Dataset section:
_____

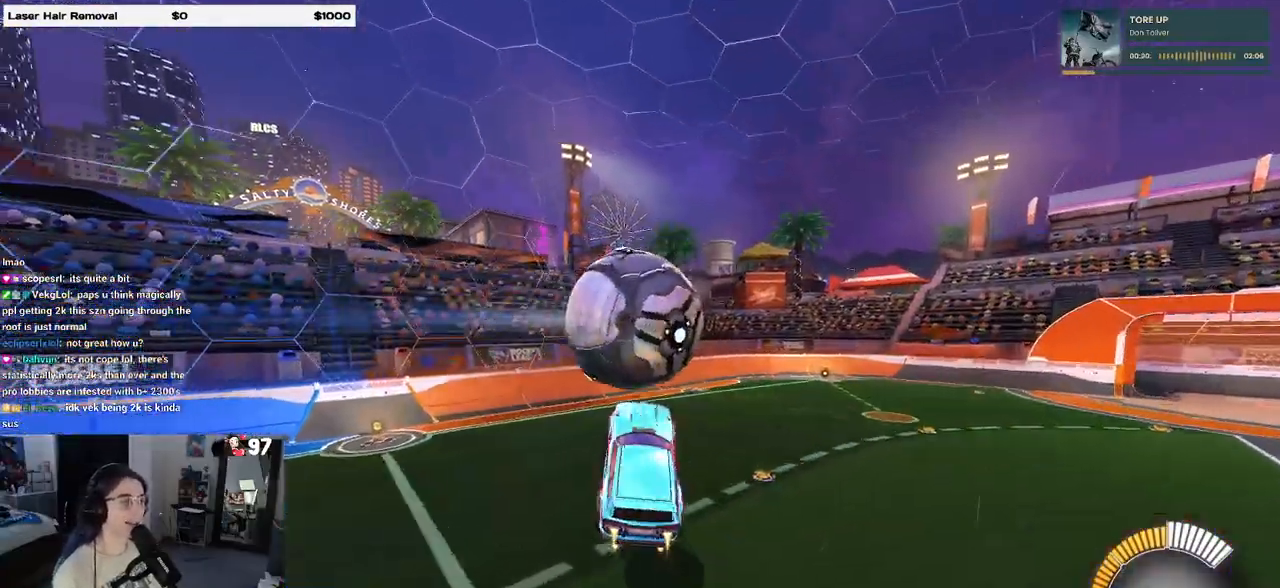
{"buttons": ["R1", "R2"], "left_stick": "center", "right_stick": "center", "events": [[17, "CROSS", "down"], [150, "CROSS", "up"], [150, "left_stick", "down-right"], [400, "left_stick", "center"]]}
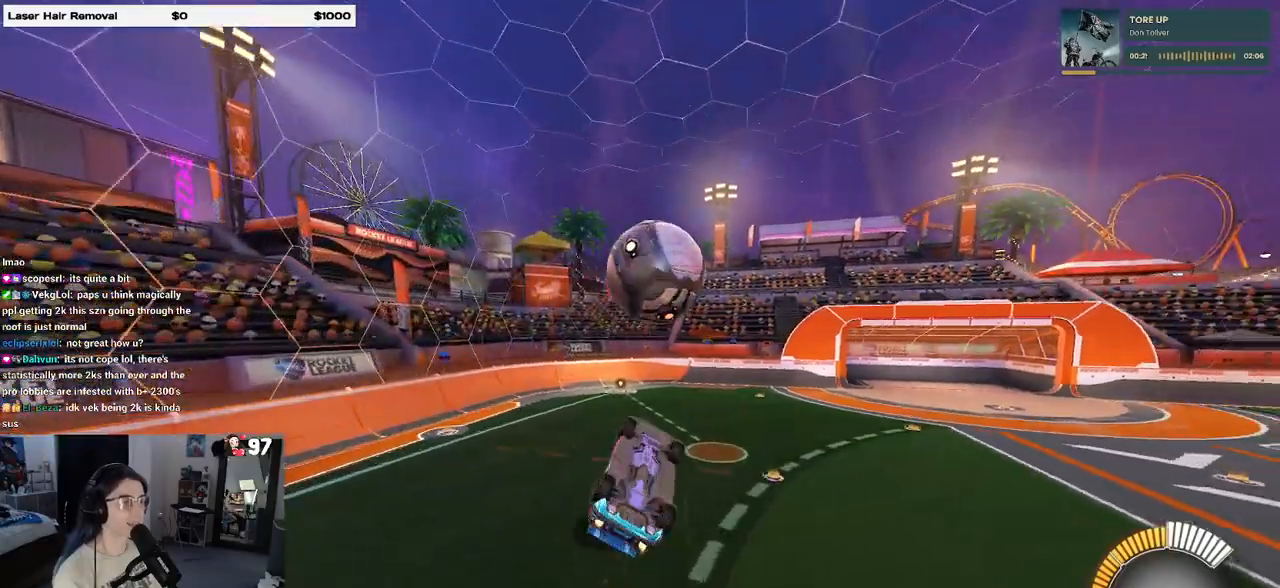
{"buttons": ["R2"], "left_stick": "down-right", "right_stick": "center", "events": [[50, "L1", "down"], [183, "left_stick", "down"], [300, "left_stick", "down-right"], [333, "L1", "up"], [350, "R1", "up"]]}
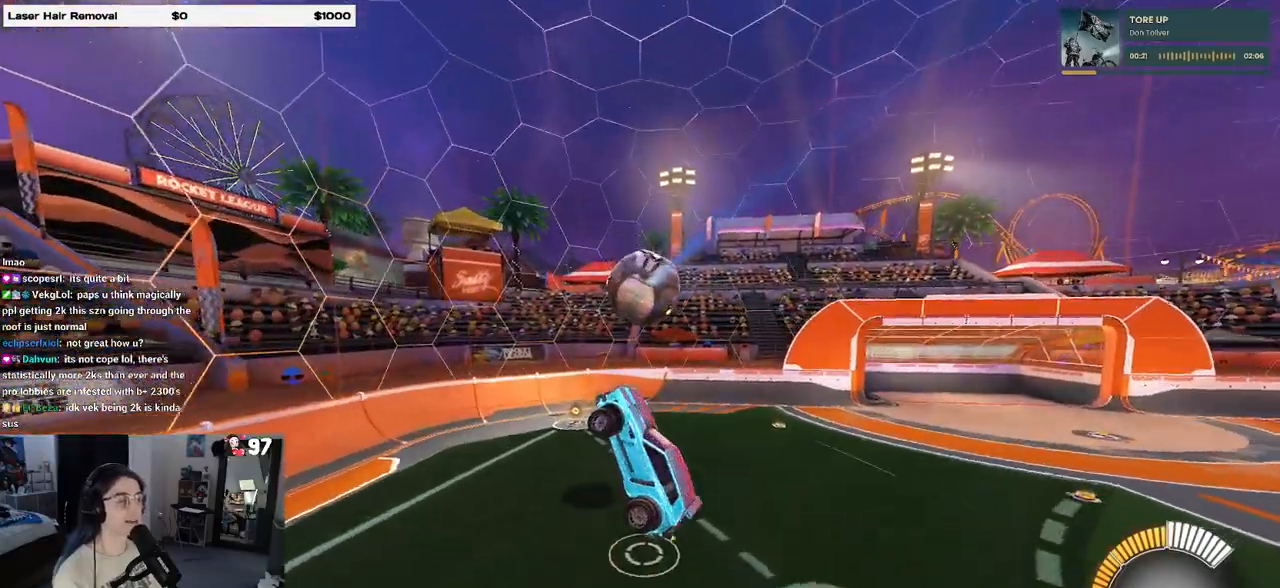
{"buttons": ["SQUARE", "R1", "R2"], "left_stick": "up-right", "right_stick": "center", "events": [[183, "R1", "down"], [350, "SQUARE", "down"], [433, "left_stick", "up-right"]]}
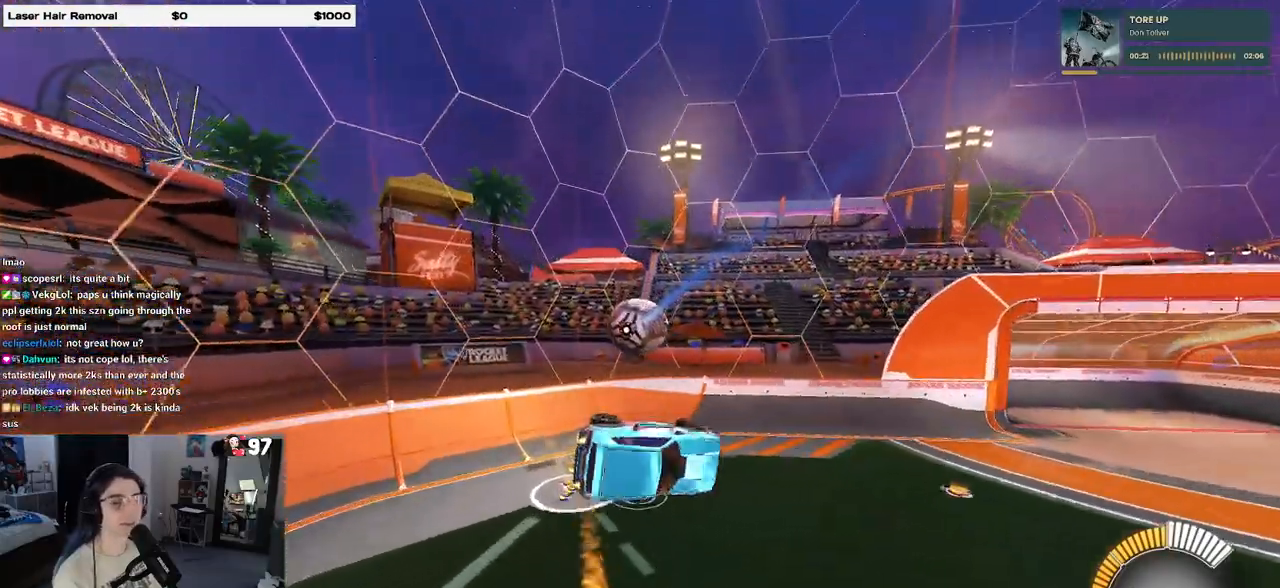
{"buttons": ["SQUARE", "R2"], "left_stick": "down-right", "right_stick": "center", "events": [[67, "left_stick", "left"], [267, "R1", "up"], [300, "left_stick", "center"], [417, "left_stick", "down-right"]]}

_____

Problem to work on:
Would you transcribe all of the data exactly, apart from its pictures?

Response box:
{"buttons": ["R1", "R2"], "left_stick": "center", "right_stick": "center", "events": [[17, "CROSS", "down"], [150, "CROSS", "up"], [150, "left_stick", "down-right"], [400, "left_stick", "center"]]}
{"buttons": ["R2"], "left_stick": "down-right", "right_stick": "center", "events": [[50, "L1", "down"], [183, "left_stick", "down"], [300, "left_stick", "down-right"], [333, "L1", "up"], [350, "R1", "up"]]}
{"buttons": ["SQUARE", "R1", "R2"], "left_stick": "up-right", "right_stick": "center", "events": [[183, "R1", "down"], [350, "SQUARE", "down"], [433, "left_stick", "up-right"]]}
{"buttons": ["SQUARE", "R2"], "left_stick": "down-right", "right_stick": "center", "events": [[67, "left_stick", "left"], [267, "R1", "up"], [300, "left_stick", "center"], [417, "left_stick", "down-right"]]}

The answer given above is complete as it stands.